* What you need to do *
1. In the article below on Enron and stock options, what does Harvey Pitt want CEOs to do?
2. Check each statement against the article below on stock options after Enron and say whether it agrees: (a) the article says GE, GM and KO never abused stock options; (b) the article says President Bush wants CEOs to swear that their financial numbers are accurate; (c) the article calls the idea that some companies have voluntarily begun expensing stock options repugnant.

* Article *
####

August 6, 2002
Even After Enron Change Comes Slowly, If At All
Brady Willett

President Bush wants CEOs behind bars, Harvey Pitt wants CEOs to swear that their financial numbers are accurate, and the investing public wants desperately to believe that no more Enron-type blow-ups are lurking.  What no one seems to want is a clear and honest set of financial numbers.

Stock Options
To begin with, the notion that a handful of companies have ‘voluntarily’ come forward to begin expensing stock options is repugnant.  To be sure, if the markets were not falling and investors were not acquiring new prescriptions that permit them to read footnotes, very few companies would be coming forward to expense stock options.

That said, those companies that have come forward and announced they will expense stock options appear to be doing so for two distinct reasons:

1) They never abused stock options (GE, GM, KO).
2) They believe that shareholders will be more ‘confident’ if they expense options ‘voluntarily’ rather than by  force (if the FASB announces options have to be expensed those companies that have already said they are going to expense options could do better (stock price) than those who have not).

####

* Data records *
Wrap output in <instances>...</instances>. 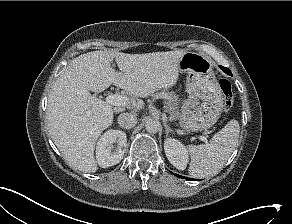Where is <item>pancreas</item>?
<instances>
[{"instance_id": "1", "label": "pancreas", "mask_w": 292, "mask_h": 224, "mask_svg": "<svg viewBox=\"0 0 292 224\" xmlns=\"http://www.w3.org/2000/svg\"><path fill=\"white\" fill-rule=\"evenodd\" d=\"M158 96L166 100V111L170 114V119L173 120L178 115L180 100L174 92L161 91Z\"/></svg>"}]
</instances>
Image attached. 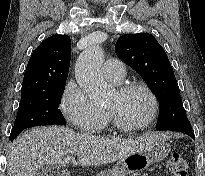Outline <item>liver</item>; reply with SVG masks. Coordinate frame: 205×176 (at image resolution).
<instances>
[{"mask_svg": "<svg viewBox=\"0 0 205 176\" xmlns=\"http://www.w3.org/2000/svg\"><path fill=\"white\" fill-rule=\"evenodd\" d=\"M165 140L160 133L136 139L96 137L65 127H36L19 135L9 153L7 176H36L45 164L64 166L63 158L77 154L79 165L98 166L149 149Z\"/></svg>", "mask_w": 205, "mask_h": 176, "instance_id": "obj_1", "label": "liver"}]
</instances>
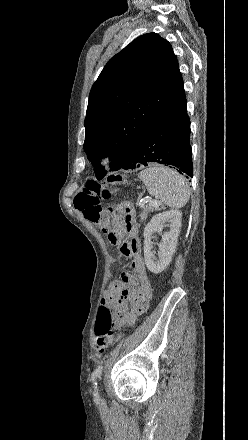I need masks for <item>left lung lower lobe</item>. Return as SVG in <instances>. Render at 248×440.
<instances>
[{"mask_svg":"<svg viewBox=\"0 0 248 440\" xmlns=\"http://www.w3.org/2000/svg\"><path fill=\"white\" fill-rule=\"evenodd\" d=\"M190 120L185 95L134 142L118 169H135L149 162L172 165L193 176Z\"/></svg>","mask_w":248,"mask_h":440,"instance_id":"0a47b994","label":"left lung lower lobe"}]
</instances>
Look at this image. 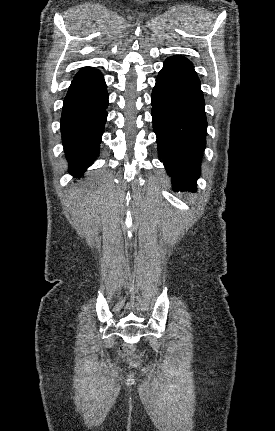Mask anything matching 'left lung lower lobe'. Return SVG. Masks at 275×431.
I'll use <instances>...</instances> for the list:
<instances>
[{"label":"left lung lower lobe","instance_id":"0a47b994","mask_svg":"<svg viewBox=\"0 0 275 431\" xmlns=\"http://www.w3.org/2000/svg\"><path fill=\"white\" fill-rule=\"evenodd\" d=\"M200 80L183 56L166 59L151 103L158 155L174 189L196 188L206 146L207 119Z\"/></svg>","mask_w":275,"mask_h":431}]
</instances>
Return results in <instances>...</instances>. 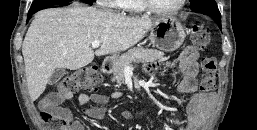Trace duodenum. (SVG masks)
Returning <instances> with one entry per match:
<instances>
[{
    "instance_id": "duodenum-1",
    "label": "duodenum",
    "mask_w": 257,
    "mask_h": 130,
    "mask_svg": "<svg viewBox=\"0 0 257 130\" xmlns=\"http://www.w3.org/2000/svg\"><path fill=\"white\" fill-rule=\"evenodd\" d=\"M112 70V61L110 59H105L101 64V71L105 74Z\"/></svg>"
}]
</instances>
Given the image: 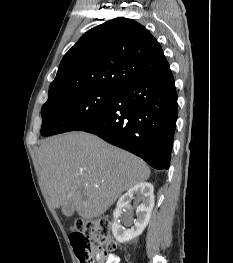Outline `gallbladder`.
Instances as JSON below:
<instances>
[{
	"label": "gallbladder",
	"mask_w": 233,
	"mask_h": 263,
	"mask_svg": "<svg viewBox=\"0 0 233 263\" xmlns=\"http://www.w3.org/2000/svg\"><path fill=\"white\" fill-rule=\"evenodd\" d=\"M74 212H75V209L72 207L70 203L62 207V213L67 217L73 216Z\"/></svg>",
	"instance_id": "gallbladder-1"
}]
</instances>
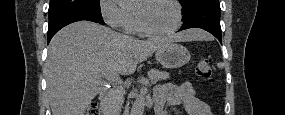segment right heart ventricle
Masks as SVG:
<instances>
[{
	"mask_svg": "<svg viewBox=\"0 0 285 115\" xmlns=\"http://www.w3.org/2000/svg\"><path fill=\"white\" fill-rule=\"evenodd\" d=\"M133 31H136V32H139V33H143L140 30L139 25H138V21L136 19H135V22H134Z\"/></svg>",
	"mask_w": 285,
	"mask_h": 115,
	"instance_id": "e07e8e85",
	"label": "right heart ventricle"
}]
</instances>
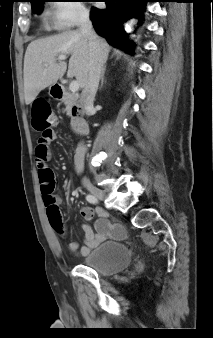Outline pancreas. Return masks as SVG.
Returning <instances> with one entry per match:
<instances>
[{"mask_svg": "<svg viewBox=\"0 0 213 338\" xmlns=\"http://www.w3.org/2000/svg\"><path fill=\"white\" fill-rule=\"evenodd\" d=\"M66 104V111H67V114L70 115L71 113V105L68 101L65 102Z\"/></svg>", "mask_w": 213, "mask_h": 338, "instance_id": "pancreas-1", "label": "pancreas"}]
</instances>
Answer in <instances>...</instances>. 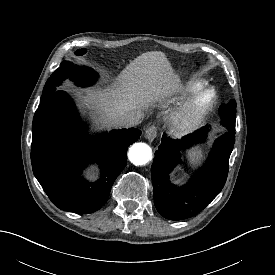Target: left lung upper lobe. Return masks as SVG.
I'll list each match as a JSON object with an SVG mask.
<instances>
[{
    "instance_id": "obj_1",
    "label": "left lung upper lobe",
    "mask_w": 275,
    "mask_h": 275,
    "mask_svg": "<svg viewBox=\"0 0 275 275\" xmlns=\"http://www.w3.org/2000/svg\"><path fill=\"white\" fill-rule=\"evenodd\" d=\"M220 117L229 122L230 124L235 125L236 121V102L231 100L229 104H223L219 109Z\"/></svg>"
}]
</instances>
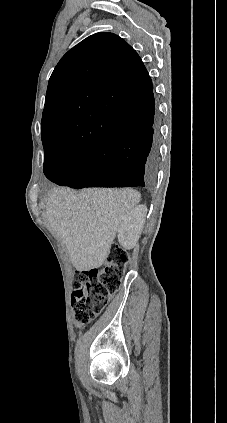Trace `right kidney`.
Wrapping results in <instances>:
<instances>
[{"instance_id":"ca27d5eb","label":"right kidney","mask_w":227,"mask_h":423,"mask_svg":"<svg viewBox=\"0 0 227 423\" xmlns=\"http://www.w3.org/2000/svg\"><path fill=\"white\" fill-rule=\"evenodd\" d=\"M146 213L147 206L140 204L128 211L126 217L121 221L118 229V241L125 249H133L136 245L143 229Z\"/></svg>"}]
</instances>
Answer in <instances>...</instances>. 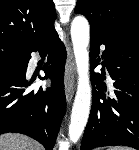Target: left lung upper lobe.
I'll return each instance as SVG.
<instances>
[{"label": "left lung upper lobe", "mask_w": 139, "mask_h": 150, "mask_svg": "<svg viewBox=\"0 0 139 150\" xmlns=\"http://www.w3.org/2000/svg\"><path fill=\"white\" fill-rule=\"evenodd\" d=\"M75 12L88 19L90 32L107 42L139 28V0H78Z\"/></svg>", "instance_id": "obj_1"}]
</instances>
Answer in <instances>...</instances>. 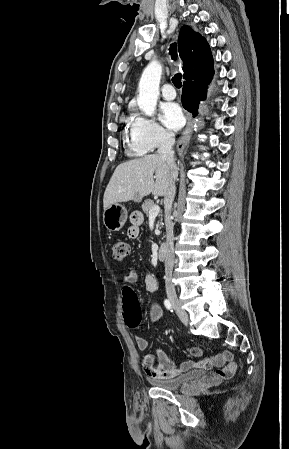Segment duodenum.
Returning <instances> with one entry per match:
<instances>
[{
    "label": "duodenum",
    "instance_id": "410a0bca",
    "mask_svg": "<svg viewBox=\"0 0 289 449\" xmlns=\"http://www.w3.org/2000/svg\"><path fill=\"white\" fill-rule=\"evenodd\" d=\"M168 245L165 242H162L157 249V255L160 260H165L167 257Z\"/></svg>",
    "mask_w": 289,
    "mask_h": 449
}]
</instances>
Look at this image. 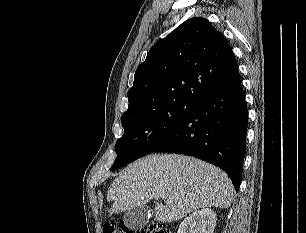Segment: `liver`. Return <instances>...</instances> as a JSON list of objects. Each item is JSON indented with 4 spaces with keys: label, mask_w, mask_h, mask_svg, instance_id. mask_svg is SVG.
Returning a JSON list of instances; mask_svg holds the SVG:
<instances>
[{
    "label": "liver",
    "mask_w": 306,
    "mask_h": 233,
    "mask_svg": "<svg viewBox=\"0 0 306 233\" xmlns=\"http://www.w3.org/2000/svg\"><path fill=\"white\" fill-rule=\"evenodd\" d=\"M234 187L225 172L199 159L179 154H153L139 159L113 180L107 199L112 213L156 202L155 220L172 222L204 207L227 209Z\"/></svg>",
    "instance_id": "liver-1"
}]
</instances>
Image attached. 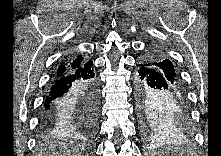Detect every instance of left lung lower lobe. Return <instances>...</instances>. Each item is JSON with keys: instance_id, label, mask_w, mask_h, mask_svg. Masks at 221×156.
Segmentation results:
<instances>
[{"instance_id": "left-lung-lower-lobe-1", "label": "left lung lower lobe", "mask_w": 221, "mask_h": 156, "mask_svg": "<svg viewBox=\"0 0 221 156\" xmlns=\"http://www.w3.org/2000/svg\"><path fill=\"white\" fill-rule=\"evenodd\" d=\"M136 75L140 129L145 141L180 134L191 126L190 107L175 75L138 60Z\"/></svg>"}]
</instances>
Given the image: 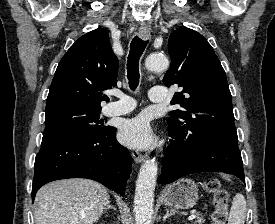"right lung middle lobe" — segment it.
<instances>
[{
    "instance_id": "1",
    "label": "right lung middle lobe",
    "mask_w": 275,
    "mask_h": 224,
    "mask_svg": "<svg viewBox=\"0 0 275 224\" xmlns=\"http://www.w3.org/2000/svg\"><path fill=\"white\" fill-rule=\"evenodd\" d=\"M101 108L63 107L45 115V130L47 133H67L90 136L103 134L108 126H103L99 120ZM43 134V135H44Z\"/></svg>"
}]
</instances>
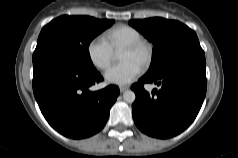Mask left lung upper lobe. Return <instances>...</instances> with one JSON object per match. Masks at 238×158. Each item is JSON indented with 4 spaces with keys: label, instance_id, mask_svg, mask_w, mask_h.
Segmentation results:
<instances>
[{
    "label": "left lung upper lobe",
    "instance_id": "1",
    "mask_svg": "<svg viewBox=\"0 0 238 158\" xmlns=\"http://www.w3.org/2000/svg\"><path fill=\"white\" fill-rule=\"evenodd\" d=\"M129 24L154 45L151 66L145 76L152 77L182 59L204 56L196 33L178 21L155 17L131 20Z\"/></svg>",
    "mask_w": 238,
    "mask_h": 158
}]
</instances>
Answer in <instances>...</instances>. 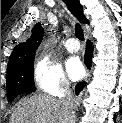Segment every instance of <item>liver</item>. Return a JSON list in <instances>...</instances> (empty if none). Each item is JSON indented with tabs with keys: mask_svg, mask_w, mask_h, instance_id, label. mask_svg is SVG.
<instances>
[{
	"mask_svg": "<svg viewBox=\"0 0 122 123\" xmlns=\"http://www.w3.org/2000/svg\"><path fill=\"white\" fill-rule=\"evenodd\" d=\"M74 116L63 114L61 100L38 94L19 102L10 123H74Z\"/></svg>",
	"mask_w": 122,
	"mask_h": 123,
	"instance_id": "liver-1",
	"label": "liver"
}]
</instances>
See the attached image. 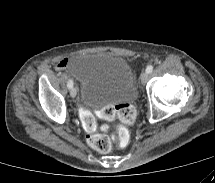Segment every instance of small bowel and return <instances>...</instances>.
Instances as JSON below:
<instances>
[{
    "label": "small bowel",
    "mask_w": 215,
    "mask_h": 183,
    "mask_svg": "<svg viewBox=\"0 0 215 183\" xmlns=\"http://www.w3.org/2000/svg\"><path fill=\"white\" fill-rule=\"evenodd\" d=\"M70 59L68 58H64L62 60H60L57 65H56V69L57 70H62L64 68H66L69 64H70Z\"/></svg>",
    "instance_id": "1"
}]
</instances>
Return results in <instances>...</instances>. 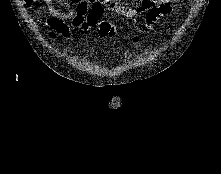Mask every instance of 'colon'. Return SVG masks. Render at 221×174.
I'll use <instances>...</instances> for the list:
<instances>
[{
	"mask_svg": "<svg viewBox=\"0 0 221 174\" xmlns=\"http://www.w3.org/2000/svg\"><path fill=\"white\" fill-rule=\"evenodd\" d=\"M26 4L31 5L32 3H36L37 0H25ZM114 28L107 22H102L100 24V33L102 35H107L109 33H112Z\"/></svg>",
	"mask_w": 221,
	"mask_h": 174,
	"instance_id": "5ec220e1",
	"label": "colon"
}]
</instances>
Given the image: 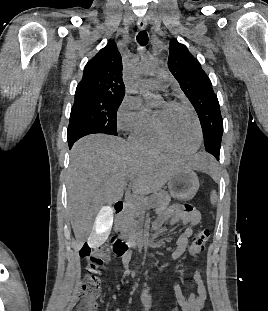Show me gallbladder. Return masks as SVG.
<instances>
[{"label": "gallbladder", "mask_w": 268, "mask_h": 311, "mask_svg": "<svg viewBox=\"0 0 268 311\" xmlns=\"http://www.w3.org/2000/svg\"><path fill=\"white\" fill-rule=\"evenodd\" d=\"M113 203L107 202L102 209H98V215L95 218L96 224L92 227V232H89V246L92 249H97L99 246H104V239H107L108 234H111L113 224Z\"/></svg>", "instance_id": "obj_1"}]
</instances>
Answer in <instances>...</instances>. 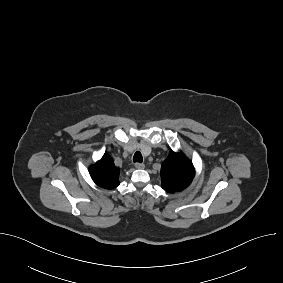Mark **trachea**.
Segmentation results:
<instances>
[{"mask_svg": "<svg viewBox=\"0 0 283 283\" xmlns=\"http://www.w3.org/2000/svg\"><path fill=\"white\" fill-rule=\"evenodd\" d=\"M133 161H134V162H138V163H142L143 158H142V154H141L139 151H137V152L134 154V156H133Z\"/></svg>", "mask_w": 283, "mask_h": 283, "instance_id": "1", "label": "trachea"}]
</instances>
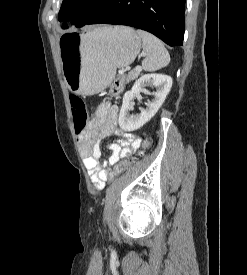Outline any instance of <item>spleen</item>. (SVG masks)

####

* Outputs for the tasks *
1. Swear that their financial numbers are accurate.

2.
(a) Yes: "They never abused stock options (GE, GM, KO)."
(b) No: "President Bush wants CEOs behind bars, Harvey Pitt wants CEOs to swear that their financial numbers are accurate."
(c) Yes: "the notion that a handful of companies have ‘voluntarily’ come forward to begin expensing stock options is repugnant."